=== Page text ===
□ □ □ □ □

The CB100 does all of the above. It does have a very different feel about it, compared with a Solo Pro, so you may find you enjoy its flying style more.

Just be aware that those traits aren't exclusive to the Solo Pro, nor do they reflect a problem with its quality or design.

It's all about physics, torque and generated forces:
  • The main rotor spins clockwise. This produces torque that makes the heli want to spin to the left.
  • The tail rotor applies a counteracting force, to prevent the heli from spinning to the left.
  • The counteracting force generated by the tail rotor makes the heli want to push to the left.
  • The swashplate is tilted to the right to counteract the heli wanting to push to the left, from the force generated by the tail rotor.
  • At this point, we have a relatively stable heli, hovering reasonably still but with a slight lean.
  • When you provide a left rudder input, the tail rotor slows down. This allows the torque generated by the main rotor to overpower the counteracting torque generated from the tail rotor, therefore the heli will turn to the left. A side effect of this is that the nose of the heli will tilt upwards a little, thus creating some backwards drift.

□ □ □ □ □

=== Exercise instructions ===
• a. Reproduce the helicopter passage from "Just be aware" up to and including "spin to the left.", word for word.
• b. Gather every line of the records that contains the string "heart". Case counts.

□ □ □ □ □

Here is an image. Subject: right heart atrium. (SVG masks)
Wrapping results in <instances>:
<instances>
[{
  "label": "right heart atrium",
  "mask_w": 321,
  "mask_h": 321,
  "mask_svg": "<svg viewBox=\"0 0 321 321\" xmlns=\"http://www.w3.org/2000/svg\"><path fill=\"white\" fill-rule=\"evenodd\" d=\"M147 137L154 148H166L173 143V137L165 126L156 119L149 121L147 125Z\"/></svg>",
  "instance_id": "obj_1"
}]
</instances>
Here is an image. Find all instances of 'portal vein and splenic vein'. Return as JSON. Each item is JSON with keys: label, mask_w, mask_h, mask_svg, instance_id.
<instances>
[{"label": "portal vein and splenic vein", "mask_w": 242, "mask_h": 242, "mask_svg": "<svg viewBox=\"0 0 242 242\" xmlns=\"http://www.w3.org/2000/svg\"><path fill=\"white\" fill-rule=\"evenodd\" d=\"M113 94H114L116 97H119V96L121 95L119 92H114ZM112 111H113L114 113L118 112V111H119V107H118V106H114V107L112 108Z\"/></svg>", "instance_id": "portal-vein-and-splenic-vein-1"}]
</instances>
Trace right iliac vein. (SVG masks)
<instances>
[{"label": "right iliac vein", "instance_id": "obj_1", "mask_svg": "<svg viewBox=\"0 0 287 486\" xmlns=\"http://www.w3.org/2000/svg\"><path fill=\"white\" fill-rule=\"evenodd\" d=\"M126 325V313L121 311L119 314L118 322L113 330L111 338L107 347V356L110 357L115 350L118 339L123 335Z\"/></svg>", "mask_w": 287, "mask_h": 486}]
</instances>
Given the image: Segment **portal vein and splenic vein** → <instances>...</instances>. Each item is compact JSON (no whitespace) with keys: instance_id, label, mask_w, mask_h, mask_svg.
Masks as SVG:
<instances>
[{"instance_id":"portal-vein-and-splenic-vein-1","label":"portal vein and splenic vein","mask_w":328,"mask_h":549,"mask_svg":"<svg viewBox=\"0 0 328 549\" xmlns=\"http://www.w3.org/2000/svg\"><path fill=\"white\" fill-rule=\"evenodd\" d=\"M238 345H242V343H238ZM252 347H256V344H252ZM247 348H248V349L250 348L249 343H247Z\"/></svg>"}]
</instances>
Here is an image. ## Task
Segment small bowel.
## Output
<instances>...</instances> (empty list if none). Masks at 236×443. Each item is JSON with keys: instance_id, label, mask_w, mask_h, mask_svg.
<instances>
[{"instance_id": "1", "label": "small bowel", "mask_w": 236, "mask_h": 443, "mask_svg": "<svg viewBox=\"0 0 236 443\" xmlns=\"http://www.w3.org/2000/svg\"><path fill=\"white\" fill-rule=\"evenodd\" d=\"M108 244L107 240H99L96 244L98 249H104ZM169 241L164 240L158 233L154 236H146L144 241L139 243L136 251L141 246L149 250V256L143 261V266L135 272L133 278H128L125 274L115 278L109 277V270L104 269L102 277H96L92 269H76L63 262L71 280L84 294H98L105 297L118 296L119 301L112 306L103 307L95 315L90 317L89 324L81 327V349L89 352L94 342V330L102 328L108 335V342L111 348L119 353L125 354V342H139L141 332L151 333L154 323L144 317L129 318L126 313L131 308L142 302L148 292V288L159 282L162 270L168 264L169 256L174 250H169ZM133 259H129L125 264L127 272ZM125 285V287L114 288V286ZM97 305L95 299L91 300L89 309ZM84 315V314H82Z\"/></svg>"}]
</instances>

□ □ □ □ □

=== The answers ===
• a.
Just be aware that those traits aren't exclusive to the Solo Pro, nor do they reflect a problem with its quality or design.

It's all about physics, torque and generated forces:
  • The main rotor spins clockwise. This produces torque that makes the heli want to spin to the left.

• b.
Here is an image. Subject: right heart atrium. (SVG masks)
  "label": "right heart atrium",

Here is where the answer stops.